§ **Brief**: Lines to return, exactly: from the line with "right wrist: (396, 737)" to the line with "left ankle: (871, 1008)" in the entries below, both included.

§ **Source records**:
+++++
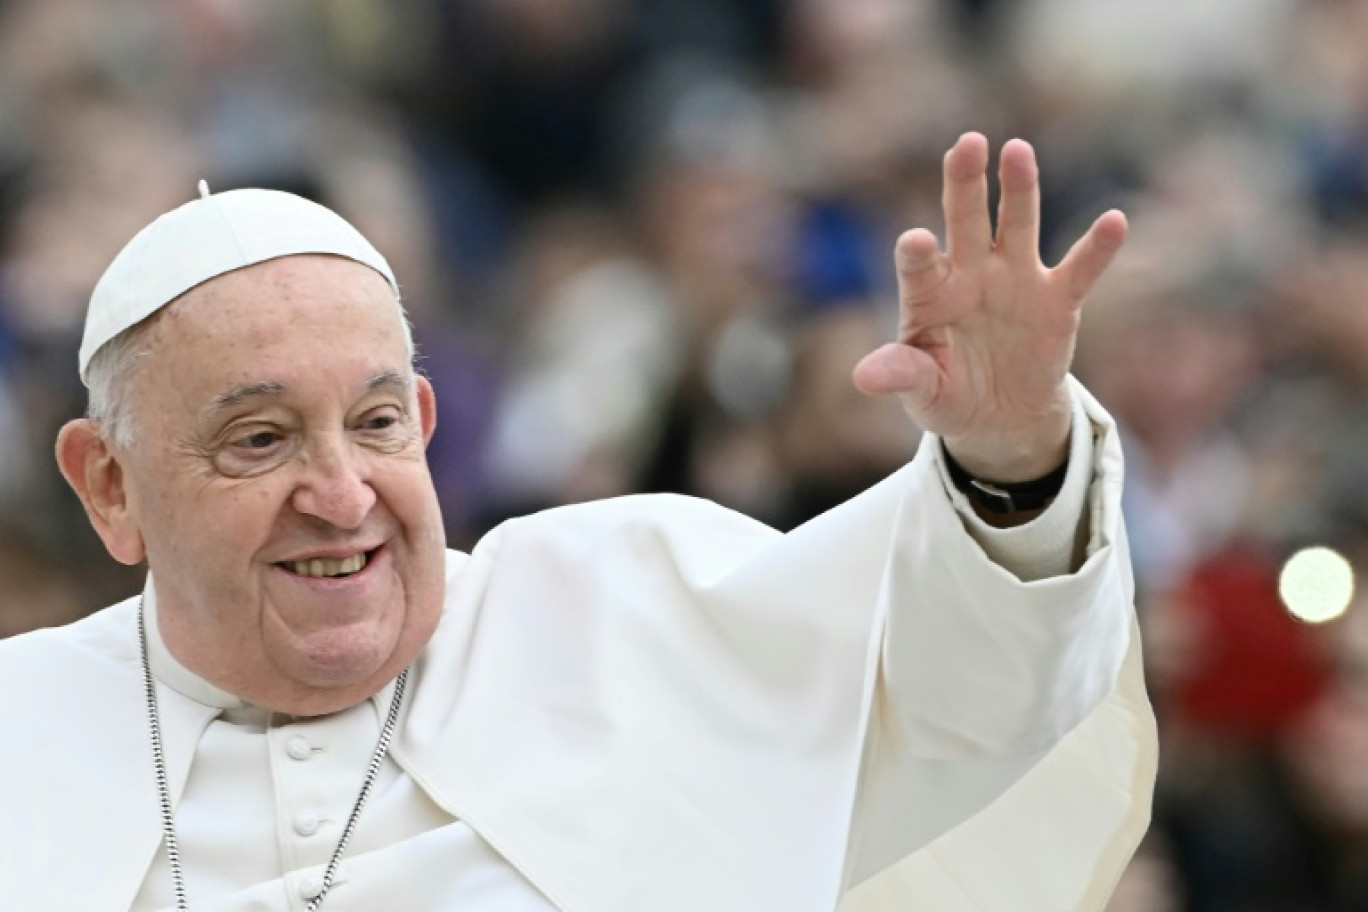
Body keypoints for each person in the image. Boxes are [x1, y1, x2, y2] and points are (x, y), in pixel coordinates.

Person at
+++++
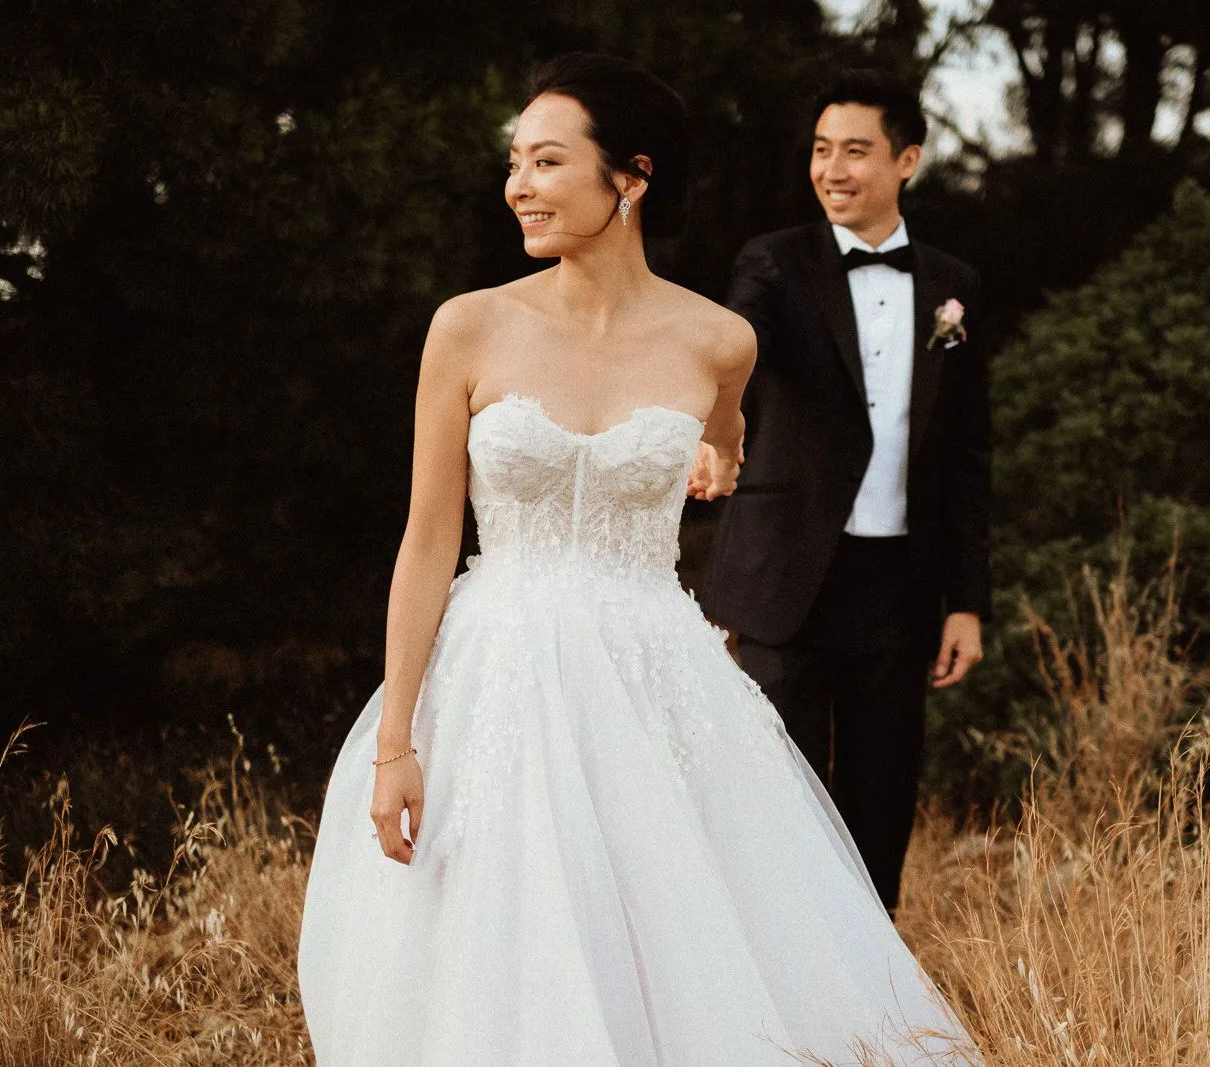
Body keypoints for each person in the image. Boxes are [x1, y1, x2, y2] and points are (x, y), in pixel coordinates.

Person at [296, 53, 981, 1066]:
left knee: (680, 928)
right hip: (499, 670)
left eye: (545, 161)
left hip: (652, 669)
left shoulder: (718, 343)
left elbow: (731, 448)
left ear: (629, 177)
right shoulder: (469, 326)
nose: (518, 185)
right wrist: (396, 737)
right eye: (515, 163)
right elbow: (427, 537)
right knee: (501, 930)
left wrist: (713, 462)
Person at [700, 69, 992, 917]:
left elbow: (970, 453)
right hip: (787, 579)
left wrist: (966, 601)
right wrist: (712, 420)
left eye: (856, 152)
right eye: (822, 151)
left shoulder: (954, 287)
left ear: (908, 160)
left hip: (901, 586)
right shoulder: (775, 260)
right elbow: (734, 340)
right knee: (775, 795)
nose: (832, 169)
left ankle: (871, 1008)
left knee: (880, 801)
+++++
§ **Result of the task**:
right wrist: (396, 737)
right eye: (515, 163)
right elbow: (427, 537)
right knee: (501, 930)
left wrist: (713, 462)
Person at [700, 69, 992, 917]:
left elbow: (970, 453)
right hip: (787, 579)
left wrist: (966, 601)
right wrist: (712, 420)
left eye: (856, 152)
right eye: (822, 151)
left shoulder: (954, 287)
left ear: (908, 160)
left hip: (901, 586)
right shoulder: (775, 260)
right elbow: (734, 340)
right knee: (775, 795)
nose: (832, 169)
left ankle: (871, 1008)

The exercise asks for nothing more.